▶ _EXERCISE BRIEF_
Reproduce the following bonsai styling comment in full, word for word.

Start of PASSAGE TO READ

Or, if you do not pinch and have longer foliage that is a more fuzzy-bear look, the branch structure of the tree lends itself to a broom which is hard for me to visualize it looking like anything other than just a big, strange fuzz ball.

(I'd really like to hear some other design ideas) I think I would make it a very small standard design formal Christmas tree shape with everything pinched closely. In that case, all the biggest branches would go in favor of retaining much slimmer, shorter branches wired flat to slightly drooping to march up the spiral staircase, which coincidentally would magnify the size of the trunk/nebari. That would reduce the mass of the tree by about 90%?

I may regret this answer.

End of PASSAGE TO READ
Start of STUDY MATERIAL

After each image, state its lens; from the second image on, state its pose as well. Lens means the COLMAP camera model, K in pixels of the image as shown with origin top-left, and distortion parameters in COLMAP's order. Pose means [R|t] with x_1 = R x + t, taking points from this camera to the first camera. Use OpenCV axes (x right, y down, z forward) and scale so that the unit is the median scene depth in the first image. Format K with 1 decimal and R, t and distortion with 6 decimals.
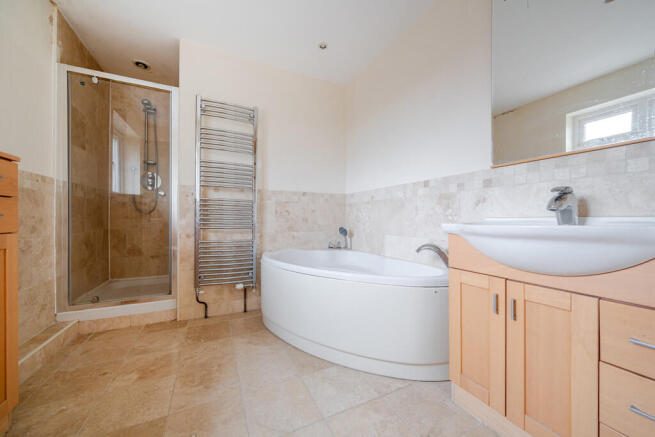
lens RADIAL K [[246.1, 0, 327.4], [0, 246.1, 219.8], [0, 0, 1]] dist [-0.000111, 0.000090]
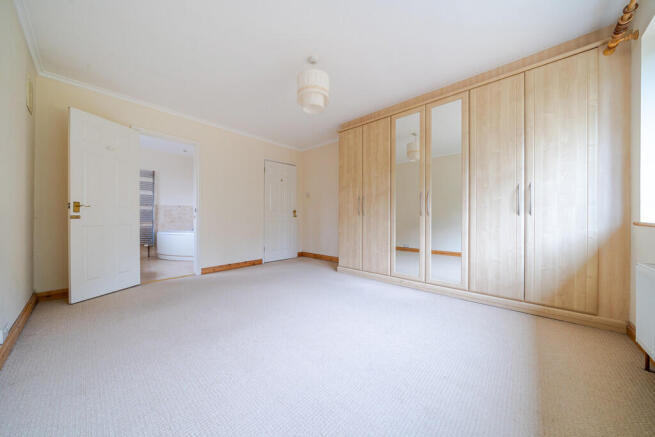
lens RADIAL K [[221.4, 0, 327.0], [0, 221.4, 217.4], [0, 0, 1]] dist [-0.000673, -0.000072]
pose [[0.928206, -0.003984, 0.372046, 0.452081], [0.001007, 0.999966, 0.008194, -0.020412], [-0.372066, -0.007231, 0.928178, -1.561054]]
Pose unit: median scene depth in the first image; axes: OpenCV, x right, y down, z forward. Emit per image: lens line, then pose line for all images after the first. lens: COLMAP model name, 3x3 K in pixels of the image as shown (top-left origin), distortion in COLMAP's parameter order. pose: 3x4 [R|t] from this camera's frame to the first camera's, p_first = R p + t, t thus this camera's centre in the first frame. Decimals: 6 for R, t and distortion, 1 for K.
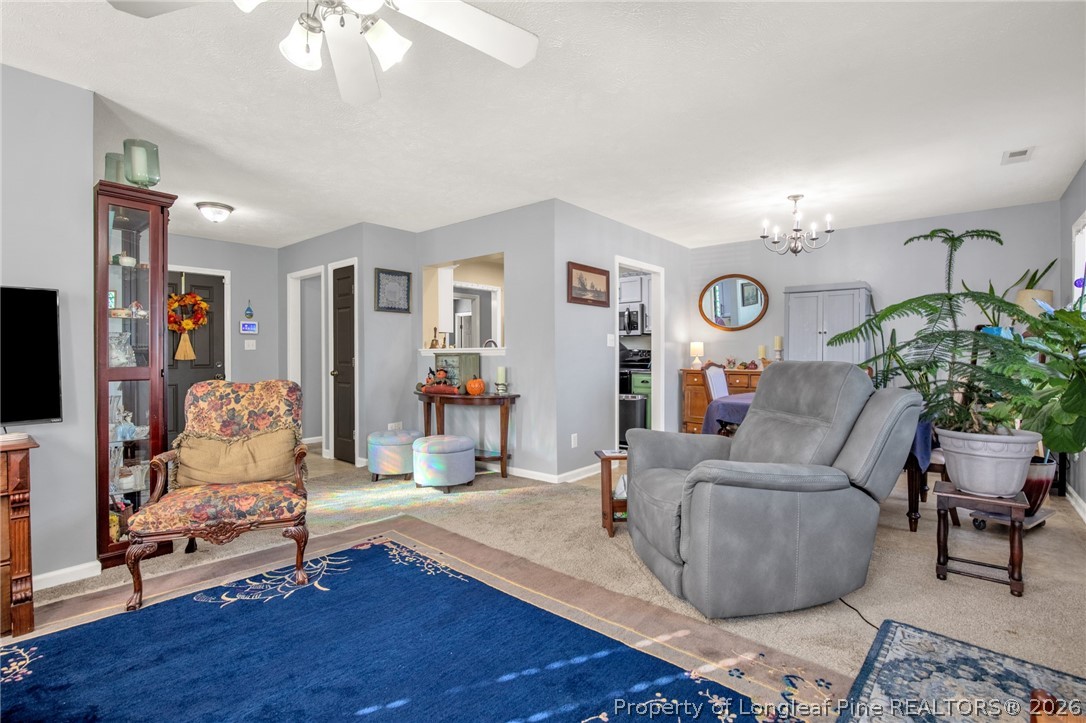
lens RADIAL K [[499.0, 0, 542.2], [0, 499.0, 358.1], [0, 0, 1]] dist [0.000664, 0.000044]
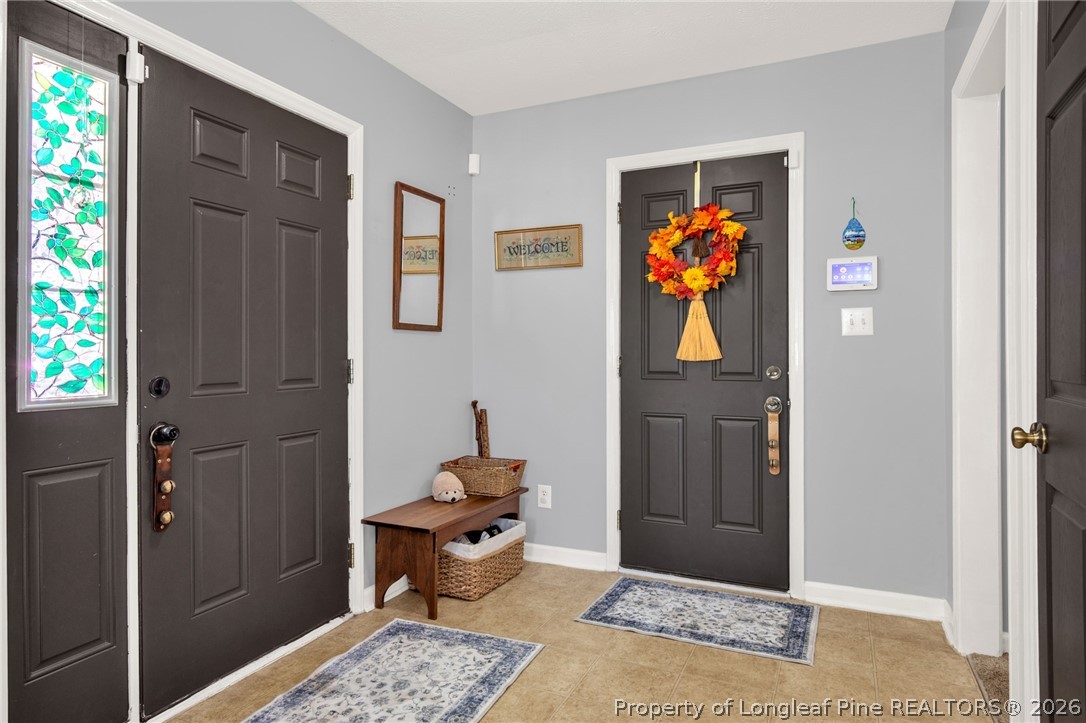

End of STUDY MATERIAL
Start of STUDY MATERIAL

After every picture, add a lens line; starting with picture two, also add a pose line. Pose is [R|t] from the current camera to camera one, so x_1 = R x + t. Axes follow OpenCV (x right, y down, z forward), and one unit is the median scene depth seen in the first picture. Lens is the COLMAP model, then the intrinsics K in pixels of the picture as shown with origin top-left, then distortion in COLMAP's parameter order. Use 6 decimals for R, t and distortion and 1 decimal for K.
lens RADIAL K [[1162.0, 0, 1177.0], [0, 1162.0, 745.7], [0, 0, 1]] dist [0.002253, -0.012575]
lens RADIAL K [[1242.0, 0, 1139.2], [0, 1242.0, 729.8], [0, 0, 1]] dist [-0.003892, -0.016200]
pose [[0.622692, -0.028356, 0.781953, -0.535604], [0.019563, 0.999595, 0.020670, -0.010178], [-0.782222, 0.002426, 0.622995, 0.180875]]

End of STUDY MATERIAL

▶ _REPLY TO THE EXERCISE_
Or, if you do not pinch and have longer foliage that is a more fuzzy-bear look, the branch structure of the tree lends itself to a broom which is hard for me to visualize it looking like anything other than just a big, strange fuzz ball.

(I'd really like to hear some other design ideas) I think I would make it a very small standard design formal Christmas tree shape with everything pinched closely. In that case, all the biggest branches would go in favor of retaining much slimmer, shorter branches wired flat to slightly drooping to march up the spiral staircase, which coincidentally would magnify the size of the trunk/nebari. That would reduce the mass of the tree by about 90%?

I may regret this answer.